Гавел, снова ободренный всем этим, ходил по коровнику настоящим хозяином и нарочно забредал в дальний конец, где сидел его враг, вольноопределяющийся Орбан. Перед Гавлом расступались, а он громко хвастал:
— Ну, теперь прищемят хвост господам немцам и мадьярам!

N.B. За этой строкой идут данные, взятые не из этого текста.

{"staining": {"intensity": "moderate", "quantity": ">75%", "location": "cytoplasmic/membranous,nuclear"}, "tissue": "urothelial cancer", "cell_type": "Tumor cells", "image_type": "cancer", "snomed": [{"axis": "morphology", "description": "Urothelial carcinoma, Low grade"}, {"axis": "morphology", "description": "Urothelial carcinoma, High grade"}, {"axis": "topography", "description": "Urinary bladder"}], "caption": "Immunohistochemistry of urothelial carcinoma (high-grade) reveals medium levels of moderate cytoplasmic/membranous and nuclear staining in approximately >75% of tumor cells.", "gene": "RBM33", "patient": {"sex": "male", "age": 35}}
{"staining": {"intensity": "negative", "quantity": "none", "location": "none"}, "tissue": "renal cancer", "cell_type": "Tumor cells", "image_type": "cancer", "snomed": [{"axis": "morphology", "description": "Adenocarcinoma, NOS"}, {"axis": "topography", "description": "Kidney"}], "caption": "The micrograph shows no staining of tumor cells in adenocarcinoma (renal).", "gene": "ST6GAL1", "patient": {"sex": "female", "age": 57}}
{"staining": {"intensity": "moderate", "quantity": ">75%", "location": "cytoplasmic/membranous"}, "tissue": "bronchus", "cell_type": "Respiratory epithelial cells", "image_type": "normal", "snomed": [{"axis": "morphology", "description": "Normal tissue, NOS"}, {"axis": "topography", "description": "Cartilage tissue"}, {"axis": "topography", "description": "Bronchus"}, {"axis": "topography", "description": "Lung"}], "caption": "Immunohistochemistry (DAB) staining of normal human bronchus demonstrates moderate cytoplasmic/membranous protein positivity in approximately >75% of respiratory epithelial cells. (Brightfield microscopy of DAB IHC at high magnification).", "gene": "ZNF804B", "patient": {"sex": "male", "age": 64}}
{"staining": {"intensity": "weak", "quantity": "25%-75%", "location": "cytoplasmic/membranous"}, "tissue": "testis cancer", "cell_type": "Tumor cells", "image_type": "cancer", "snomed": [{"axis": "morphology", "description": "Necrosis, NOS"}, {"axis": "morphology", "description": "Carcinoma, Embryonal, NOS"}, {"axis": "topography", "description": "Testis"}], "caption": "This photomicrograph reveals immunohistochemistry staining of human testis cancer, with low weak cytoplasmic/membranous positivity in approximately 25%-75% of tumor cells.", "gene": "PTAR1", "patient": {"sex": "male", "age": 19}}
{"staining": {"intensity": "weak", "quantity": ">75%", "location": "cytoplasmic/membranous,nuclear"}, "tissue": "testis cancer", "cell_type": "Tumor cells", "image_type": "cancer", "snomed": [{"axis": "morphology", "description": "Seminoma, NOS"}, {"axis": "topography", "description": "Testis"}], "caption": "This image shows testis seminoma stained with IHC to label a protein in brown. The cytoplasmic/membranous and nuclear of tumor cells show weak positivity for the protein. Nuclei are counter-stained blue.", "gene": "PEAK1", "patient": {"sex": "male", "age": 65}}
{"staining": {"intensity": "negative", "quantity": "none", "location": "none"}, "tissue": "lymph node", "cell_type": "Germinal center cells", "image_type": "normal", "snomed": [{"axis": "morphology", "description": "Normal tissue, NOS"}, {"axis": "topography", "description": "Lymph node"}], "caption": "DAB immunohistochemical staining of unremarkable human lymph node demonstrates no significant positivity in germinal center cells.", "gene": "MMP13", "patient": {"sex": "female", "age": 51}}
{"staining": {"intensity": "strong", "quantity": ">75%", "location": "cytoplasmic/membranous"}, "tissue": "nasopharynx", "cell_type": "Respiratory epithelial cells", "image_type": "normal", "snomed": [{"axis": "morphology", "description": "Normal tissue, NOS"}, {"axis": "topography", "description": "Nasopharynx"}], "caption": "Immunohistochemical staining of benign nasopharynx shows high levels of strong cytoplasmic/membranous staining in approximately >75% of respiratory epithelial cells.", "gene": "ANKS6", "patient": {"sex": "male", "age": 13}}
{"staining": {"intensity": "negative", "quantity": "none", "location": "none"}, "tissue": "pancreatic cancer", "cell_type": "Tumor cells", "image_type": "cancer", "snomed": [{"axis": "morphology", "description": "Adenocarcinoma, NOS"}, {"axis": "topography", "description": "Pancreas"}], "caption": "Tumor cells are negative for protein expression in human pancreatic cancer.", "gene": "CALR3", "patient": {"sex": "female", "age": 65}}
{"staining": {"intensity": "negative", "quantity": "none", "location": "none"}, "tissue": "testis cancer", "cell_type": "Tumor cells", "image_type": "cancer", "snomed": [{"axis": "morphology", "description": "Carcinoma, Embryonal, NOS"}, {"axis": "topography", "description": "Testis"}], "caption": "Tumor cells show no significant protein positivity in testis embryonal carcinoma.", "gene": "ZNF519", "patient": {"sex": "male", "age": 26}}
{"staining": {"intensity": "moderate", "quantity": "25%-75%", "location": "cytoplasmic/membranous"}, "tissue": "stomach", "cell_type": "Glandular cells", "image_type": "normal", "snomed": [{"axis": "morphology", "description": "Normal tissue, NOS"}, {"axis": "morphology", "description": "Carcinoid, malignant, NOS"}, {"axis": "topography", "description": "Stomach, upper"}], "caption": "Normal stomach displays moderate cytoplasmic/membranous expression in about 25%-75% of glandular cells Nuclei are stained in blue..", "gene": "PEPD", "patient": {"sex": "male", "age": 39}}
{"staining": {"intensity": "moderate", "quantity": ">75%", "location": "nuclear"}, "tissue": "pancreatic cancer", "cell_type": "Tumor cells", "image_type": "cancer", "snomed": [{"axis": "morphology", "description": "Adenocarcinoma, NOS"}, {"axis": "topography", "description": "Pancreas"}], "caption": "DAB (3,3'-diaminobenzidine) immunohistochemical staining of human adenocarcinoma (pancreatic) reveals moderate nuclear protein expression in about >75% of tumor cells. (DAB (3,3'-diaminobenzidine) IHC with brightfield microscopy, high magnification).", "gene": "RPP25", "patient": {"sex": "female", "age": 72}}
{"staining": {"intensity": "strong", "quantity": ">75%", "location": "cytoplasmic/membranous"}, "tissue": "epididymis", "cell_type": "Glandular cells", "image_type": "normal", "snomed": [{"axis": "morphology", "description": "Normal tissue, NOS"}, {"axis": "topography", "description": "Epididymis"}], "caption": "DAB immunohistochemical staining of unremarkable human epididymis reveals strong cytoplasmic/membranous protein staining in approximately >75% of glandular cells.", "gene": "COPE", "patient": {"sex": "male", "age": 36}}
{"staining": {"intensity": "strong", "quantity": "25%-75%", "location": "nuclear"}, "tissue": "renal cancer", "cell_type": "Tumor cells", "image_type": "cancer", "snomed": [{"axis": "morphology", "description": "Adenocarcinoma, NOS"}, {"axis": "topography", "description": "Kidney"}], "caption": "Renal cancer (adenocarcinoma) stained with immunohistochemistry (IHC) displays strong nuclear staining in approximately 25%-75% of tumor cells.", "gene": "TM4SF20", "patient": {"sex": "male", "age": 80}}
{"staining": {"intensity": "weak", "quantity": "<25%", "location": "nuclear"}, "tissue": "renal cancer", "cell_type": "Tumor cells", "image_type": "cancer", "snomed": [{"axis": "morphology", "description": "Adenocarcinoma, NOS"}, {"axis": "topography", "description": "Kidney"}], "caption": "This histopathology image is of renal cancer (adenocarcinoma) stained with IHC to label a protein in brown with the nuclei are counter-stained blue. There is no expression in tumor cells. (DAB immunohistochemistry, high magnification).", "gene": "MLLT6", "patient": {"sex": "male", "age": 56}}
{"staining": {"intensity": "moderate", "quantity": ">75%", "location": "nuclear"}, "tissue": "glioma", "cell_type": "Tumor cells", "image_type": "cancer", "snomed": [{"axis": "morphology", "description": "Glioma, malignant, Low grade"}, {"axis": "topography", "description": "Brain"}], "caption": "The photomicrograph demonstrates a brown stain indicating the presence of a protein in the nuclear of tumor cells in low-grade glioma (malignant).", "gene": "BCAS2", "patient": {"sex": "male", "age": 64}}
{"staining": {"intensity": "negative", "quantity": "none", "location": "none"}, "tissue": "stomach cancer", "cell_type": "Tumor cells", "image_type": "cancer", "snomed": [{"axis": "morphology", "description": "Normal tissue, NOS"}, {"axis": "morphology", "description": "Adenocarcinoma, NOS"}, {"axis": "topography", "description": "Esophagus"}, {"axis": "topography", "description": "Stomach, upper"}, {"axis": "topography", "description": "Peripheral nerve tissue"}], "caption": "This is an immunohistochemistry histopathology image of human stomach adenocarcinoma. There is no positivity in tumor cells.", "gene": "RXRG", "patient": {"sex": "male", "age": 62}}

Вечером Беранек, ни слова не говоря, взял башмаки Бауэра и, не слушая его протестов, долго и тщательно начищал их полой своей шинели:
— Чтоб не посрамить чешского звания!
21
Когда на следующее утро артельщик привел унтер-офицера Бауэра в канцелярию, помещавшуюся в домике прапорщика Шеметуна, то Бауэр первым долгом аккуратно сложил пожелтевшие, запыленные бумаги, валявшиеся на столе и в двух ящиках, смел со стола всякий сор — ржавые, поломанные перья, окурки, пепел, табачную крошку и пыль, — потом соорудил импровизированный чернильный прибор из пустой папиросной коробки и пузырька чернил, а в крышку другой, удобной для этой цели коробки, сложил две ручки и обломок карандаша, которые он нашел под бумагами. Все, что беспорядочно стояло в комнате, он разместил так, как ему казалось лучше; в довершение уборки он подмел бы и пол, если бы было чем.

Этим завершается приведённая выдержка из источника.